8 Page 8 of 8 Conclusion In our satisfaction survey, we proposed our vision of what a typical American dinner looks like. We concluded that a serving of steak (ranging anywhere from 6-10 oz.) served with mashed potatoes and a side of greens is both culturally reflective and widely recognized as a prominent staple of the American diet. A healthier cut of steak and a mashed cauliflower substitute makes for a leaner meal and provides more nutrients than fats and sugars while still maintaining cultural values and aesthetics.

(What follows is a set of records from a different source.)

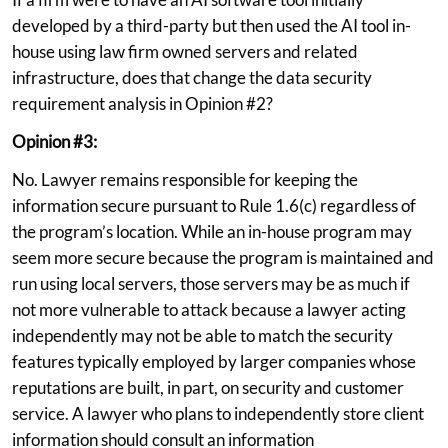
developed by a third-party but then used the AI tool in-
house using law firm owned servers and related
infrastructure, does that change the data security
requirement analysis in Opinion #2?
Opinion #3:
No. Lawyer remains responsible for keeping the
information secure pursuant to Rule 1.6(c) regardless of
the program’s location. While an in-house program may
seem more secure because the program is maintained and
run using local servers, those servers may be as much if
not more vulnerable to attack because a lawyer acting
independently may not be able to match the security
features typically employed by larger companies whose
reputations are built, in part, on security and customer
service. A lawyer who plans to independently store client
information should consult an information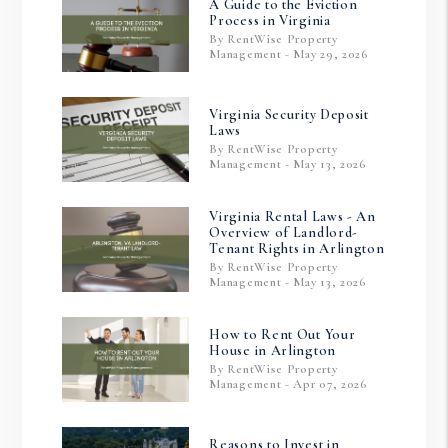
A Guide to the Eviction
Process in Virginia
By RentWise Property
Management - May 29, 2026
Virginia Security Deposit
Laws
By RentWise Property
Management - May 13, 2026
Virginia Rental Laws - An
Overview of Landlord-
Tenant Rights in Arlington
By RentWise Property
Management - May 13, 2026
How to Rent Out Your
House in Arlington
By RentWise Property
Management - Apr 07, 2026
Reasons to Invest in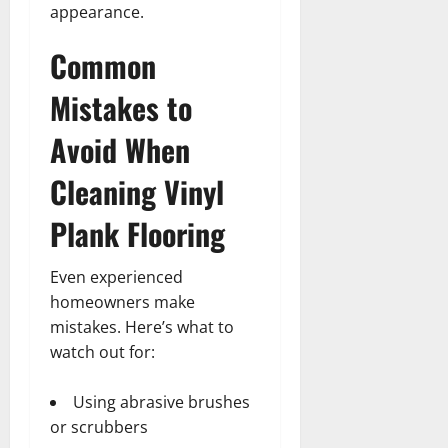
appearance.
Common
Mistakes to
Avoid When
Cleaning Vinyl
Plank Flooring
Even experienced
homeowners make
mistakes. Here’s what to
watch out for:
Using abrasive brushes
or scrubbers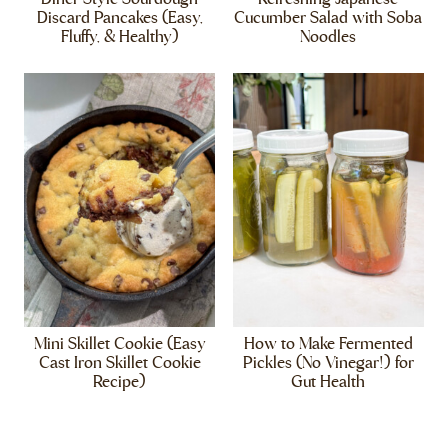
Discard Pancakes (Easy,
Cucumber Salad with Soba
Fluffy, & Healthy)
Noodles
Mini Skillet Cookie (Easy
How to Make Fermented
Cast Iron Skillet Cookie
Pickles (No Vinegar!) for
Recipe)
Gut Health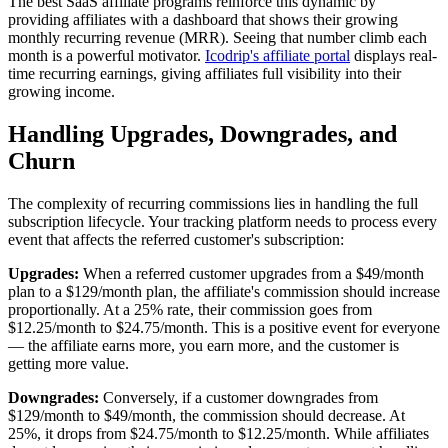
The best SaaS affiliate programs reinforce this dynamic by
providing affiliates with a dashboard that shows their growing
monthly recurring revenue (MRR). Seeing that number climb each
month is a powerful motivator.
Icodrip's affiliate portal
displays real-
time recurring earnings, giving affiliates full visibility into their
growing income.
Handling Upgrades, Downgrades, and
Churn
The complexity of recurring commissions lies in handling the full
subscription lifecycle. Your tracking platform needs to process every
event that affects the referred customer's subscription:
Upgrades:
When a referred customer upgrades from a $49/month
plan to a $129/month plan, the affiliate's commission should increase
proportionally. At a 25% rate, their commission goes from
$12.25/month to $24.75/month. This is a positive event for everyone
— the affiliate earns more, you earn more, and the customer is
getting more value.
Downgrades:
Conversely, if a customer downgrades from
$129/month to $49/month, the commission should decrease. At
25%, it drops from $24.75/month to $12.25/month. While affiliates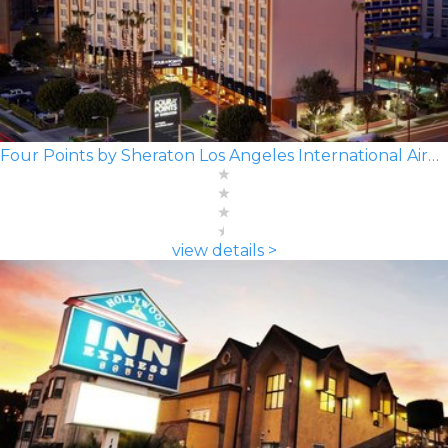
Four Points by Sheraton Los Angeles International Airport
view details >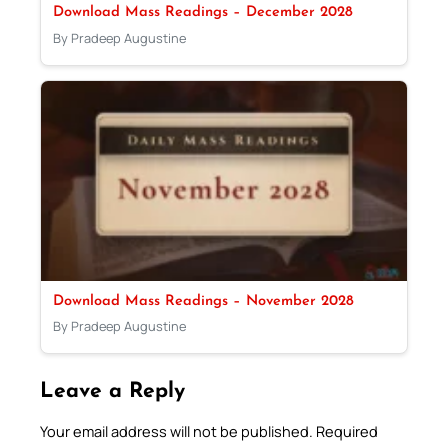
Download Mass Readings – December 2028
By Pradeep Augustine
Download Mass Readings – November 2028
By Pradeep Augustine
Leave a Reply
Your email address will not be published.
Required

In the American diet, the two problems that we chose to focus on are the availability and cost of healthy foods. Healthy foods cost more and are less accessible than unhealthy foods, which is not an ideal eating option for lower income households. These problems can be solved in multiple ways, and moreover, each solution revolves around the same goal: making food and water more healthy and sustainable for the future.